“執事”が明かす、超富裕層たちの買い物事情。「実物を見ずに数千万円のブランドものを購入」「トランクルームを8個借りている人も」
野村総合研究所の定義としては、純金融資産額が5億円以上の世帯が「超富裕層」とされているが、2021年に行われた調査の結果では9万世帯と意外に多い。にもかかわらず、その実態はあまり知られていない。 超富裕層たちは、閉塞感の漂う今の世の中とは無縁の、驚くべき生活を送っているという……。彼らは日々どんな暮らしをして、何に悩んでいるのか。 お金があるぶん、好きなものを好きなだけ買える超富裕層だが、ハイブランドの商品を実物を見ないまま数百万円や数千万円も購入したり、ついつい買いすぎてトランクルームを8個も借りたり……。 今回は、そんな彼らの買い物事情について、国内外の超富裕層向けに執事やメイドのサービスを提供する、日本バトラー&コンシェルジュ株式会社 代表取締役社長の新井直之さんに話を聞いた。
ブランドものは「買ってから誰にあげるか考える」
私たち庶民にとってブランドものは、記念日やクリスマスなどの特別な日に買うものだ。緊張しながら、慣れないブランドショップへ足を踏み入れた人もいるだろう。 しかし超富裕層はブランドものに対して、全く違う接し方をしているそうだ。 「超富裕層は店舗に出向かなくても、ハイブランドのショップの方から家に来ます。たとえば、某高級ジュエリーブランドなら『新作のネックレスがございます』という案内をするために、訪問営業をしに来るわけです。そこで必要性を感じなくても、『確か、うちの新井君が仕事を頑張ってくれてるから、これをプレゼントするか!』といって購入するシーンも何度か見てきました。 そもそも彼らは『特別な日にブランドものを買う』という発想をしません。

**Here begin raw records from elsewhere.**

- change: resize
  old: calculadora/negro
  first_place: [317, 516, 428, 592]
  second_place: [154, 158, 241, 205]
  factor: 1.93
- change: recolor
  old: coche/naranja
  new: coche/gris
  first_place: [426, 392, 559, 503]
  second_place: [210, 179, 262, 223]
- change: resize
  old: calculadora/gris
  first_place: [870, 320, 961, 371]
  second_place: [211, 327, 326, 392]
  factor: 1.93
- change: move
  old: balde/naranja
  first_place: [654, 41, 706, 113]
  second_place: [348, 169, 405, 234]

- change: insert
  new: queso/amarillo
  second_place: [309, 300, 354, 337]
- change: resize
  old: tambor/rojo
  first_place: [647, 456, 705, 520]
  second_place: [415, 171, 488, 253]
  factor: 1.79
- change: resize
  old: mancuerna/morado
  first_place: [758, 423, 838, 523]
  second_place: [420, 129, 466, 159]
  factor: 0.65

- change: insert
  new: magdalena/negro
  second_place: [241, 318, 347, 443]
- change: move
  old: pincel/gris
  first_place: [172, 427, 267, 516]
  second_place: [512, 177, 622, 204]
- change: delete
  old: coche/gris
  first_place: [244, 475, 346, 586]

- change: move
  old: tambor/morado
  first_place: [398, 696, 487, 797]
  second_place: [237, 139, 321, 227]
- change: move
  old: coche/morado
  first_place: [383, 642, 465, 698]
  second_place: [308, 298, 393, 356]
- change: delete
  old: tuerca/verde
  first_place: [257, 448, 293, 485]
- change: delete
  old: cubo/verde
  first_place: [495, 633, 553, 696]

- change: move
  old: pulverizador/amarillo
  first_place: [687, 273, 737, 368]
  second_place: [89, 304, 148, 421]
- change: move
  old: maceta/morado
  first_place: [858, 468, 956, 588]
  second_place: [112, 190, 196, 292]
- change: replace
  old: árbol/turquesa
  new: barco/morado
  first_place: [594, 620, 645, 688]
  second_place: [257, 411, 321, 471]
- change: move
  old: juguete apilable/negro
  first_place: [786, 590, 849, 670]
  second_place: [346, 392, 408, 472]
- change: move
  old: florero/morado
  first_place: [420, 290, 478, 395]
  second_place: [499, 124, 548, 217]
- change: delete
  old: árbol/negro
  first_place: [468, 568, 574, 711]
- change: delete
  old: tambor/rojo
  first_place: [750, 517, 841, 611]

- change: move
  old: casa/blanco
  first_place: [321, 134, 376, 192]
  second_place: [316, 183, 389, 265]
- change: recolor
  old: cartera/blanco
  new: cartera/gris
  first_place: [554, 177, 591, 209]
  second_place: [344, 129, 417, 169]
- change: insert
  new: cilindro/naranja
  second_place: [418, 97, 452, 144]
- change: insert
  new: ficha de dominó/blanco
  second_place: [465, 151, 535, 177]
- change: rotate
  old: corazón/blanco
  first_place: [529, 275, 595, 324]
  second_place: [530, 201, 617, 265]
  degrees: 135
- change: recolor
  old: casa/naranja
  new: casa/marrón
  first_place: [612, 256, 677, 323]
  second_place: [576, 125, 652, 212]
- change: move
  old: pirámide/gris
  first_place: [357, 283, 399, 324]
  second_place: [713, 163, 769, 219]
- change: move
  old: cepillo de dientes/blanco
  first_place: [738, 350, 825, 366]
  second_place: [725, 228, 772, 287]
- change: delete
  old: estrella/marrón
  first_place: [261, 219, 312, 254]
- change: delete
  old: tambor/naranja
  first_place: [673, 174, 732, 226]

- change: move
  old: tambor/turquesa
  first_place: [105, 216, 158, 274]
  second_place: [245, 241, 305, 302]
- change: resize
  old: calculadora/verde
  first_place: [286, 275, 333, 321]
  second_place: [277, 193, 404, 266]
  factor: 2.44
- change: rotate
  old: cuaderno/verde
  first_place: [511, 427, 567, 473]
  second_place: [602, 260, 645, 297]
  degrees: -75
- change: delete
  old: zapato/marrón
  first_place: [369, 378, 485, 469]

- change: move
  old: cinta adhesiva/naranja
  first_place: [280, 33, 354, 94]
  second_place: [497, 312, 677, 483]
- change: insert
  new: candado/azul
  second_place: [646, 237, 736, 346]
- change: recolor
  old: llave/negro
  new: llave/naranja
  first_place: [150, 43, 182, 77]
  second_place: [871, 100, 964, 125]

私たち庶民と逆の発想なんですね。先に物があって、次に誰にあげるかを考えるんです」 あげる相手は社員や家族など、人間関係を円滑にしてくれたり、ビジネスの上で有利になったりする人たちが対象になるのだという。もらう側は、なんとも羨ましい話である。
「ハイブランドの外商」が自宅まで訪問営業に来る
ともあれ、百貨店の外商については聞いたことがあるが、一般庶民からすると“ハイブランドの外商”なんて縁がないはずだ。 「ハイブランドの外商たちはアポイントを取って来ることもありますけど、急に『今から行ってもいいですか?』と、飛び込みで来る場合もあります。超富裕層たちも『わざわざ来てもらったと思うと、つい買っちゃうんだよね』と苦笑いされていますね」 家に来てもらえたとしても、高価な物を売りつけられて、うんざりしそうだが……。 「外商たちは物を売るだけじゃなくて、接待もしてくれるんです。たとえば、歌舞伎の好きな超富裕層には『歌舞伎座のチケットが入りました! 一緒に観に行きませんか?』と誘ってくれたりします。 また、接待は家の外にも及びます。ハイブランドのショップは一等地にあることが多いので、外出のついでに超富裕層が立ち寄ることもあるんです。そこで『お茶でも飲んで行きませんか?』と、奥の個室に案内してもらえます。“サロン”と呼ばれるその部屋には、シガーやお酒が置いてあることもあり、ゆったりとくつろぐことができます」 他にもレストランを併設している某高級装飾品ブランドでは、『ちょっと上で食事でも』とごちそうになり、『何か買わないと悪いな』という思いから、そのまま下のショップで買い物……という流れになることもあるのだとか。